* SELECTED PASSAGE
>>>>>
Fri, 11/19/2010 - 11:31 | 741035 deez nutz
deez nutz's picture

The Department of Energy’s overarching mission was to advance the national, economic, and energy security of the United States.

yeah right.  It was to give high paying jobs with great retirements to friends of politicians.  It is the quintessential GOVERNMENT AGENCY - PRODUCES NOTHING AT A GREAT COST!

Fri, 11/19/2010 - 15:55 | 741902 Seer
Seer's picture

Damn straight!  Just think of all that wasted money that could have better been directed to the private sector banking folks! (same ones that ONLY care about Wall Street, have no real accountability to actual people [at least with the govt it's written that there's supposed to be accountability]).

Fri, 11/19/2010 - 11:32 | 741039 Oh regional Indian
Oh regional Indian's picture

Agree with some, disagree with a little, but you have to give it Mr. Quinn for passion, consistency, courage and the weirdest taste in music (from my perspective).

Great read.

Answers to peak oil will come from dis-continuous innovators like me, but the majority (moral or otherwise) will not allow the radically new, because it challenges the status quo of an already tenuous time.

Another piece of technological hubris is that better always means higher/more complex/more expensive technological advances. That is the parallel track to cheap oil that has kept this dystopia rolling. 

Thankfully, I think we are about to reach infinity and by god, the rails do meet!

ORI

http://squareandc.net

ORI

http://aadivaahan.wordpress.com

Fri, 11/19/2010 - 12:04 | 741173 Green Leader
Green Leader's picture

So, you can't handle the Talking Heads...

Music for urban Westeners, very well recorded and produced. I dig it.

Fri, 11/19/2010 - 13:32 | 741495 Oh regional Indian
Oh regional Indian's picture

Green L, I've listened a lot. Now I play my own ( http://youtube.com/user/Aadinaadam ), mostly, or prefer silence. The 3-4 minute song is a shame, in my opinion. The result of ever shorter spans of attention.
<<<<<
* EXERCISE INSTRUCTIONS
1. Print the part of the Department of Energy comment thread starting at "Fri, 11/19/2010 - 11:32" and ending at "(from my perspective).".
2. Write what comes next in the Department of Energy comment thread, picking up after its last line.

* LISTED RECORDS
>>>>>
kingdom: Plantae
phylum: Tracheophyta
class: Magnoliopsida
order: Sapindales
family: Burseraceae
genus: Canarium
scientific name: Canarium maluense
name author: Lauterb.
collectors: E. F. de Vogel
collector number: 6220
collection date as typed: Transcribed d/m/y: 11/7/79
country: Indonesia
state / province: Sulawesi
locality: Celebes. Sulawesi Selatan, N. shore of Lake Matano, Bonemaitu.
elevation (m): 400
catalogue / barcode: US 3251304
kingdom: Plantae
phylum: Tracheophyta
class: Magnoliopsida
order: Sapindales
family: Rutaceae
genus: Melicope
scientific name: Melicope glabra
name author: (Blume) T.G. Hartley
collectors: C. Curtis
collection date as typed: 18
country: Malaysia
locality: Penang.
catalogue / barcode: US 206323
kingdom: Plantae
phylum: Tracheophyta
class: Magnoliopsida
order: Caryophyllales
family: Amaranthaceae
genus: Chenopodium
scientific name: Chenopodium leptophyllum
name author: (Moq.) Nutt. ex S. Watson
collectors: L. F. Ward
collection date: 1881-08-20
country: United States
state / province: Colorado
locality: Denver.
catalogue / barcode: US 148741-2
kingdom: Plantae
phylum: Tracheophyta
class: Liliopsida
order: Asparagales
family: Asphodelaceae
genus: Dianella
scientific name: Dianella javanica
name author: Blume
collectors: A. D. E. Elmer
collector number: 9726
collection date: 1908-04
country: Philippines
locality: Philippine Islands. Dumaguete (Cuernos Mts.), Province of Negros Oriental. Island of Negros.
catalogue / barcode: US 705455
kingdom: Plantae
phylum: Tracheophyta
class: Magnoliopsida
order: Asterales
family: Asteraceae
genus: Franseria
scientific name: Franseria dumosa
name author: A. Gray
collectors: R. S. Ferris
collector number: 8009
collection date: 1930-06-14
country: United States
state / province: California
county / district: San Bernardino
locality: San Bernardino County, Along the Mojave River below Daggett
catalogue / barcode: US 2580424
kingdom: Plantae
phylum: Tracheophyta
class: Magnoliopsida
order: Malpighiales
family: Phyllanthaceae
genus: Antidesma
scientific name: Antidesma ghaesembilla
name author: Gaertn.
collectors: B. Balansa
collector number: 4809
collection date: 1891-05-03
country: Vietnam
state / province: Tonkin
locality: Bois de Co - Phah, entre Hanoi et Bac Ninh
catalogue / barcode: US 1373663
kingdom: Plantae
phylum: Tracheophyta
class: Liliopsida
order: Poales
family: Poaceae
<<<<<
* SET OF ANSWERS
1.
Fri, 11/19/2010 - 11:32 | 741039 Oh regional Indian
Oh regional Indian's picture

Agree with some, disagree with a little, but you have to give it Mr. Quinn for passion, consistency, courage and the weirdest taste in music (from my perspective).

2.
And the lyrics... anyways, remember, all, ALL successful bands are establishment mouthpieces. You're being had and you will not find out how or when.

Just see the Madonna/Brit Spears/Miley Cyrus bandwagons.

Food for thought at the very least.

Plus, it is a well known fact, that the beat of most of this music is anti-heartbeat (as in out of synch with it) creating the slightly mad moods at rock concerts and the like as an example.

Sorry, but if you reject the main-stream, then you've got to kick the whole kit and caboodle.

It's a fractal world and that axiom is bigger than any of our powers of self-determination, especially in the current context.

ORI

http://aadivaahan.wordpress.com

Fri, 11/19/2010 - 16:14 | 741972 Seer
Seer's picture

You're being sarcastic, right?

 I get the marketing manipulation thing (note my repeated reference to Edward Bernays), but I'm afraid that one can go way overboard on finding a PLAN hidden in everything.

Mostly, however, I'm bothered by anyone lumping the Talking Heads with Spears.

And what about George Carlin, was he a plant by TPTB? (to trick us all?)

Fri, 11/19/2010 - 11:32 | 741042 curbyourrisk
curbyourrisk's picture

I believe he said peak "CHEAP" oil.  That would actually be more of a correct statement than most people realize.  I have never, nor will I be a believer of Peak Oil.  BUT....PEAK CHEAP OIL, that is a totally differnt kind of bird.

Fri, 11/19/2010 - 11:42 | 741085 Citxmech
Citxmech's picture

They are concurrent events.

Fri, 11/19/2010 - 12:04 | 741175 snowball777
snowball777's picture

No, they are not. The cost of getting the oil is not fixed over time. Perhaps you intend to semantically quibble about the definition of cheap, but that sophistry won't hold up for long.

Fri, 11/19/2010 - 14:56 | 741761 Citxmech
Citxmech's picture

Well, if you want to split hairs - the "peak" in production would be the point where the greatest production is reached.  "Cheap" oil, would correspond to those points on the production/demand curves where supply is increasing over demand.  Excepting some exceptional decline in demand greater than the decrease in production post-peak, oil will get more expensive near the top of the production curve where it flattens.  Post peak, it will continue to trend higher, though it will have its plateau "bumps" due to economic destabilization affecting demand.

If you overlay a graph of the historical price of oil and the historical production of oil, the corellation will be apparent.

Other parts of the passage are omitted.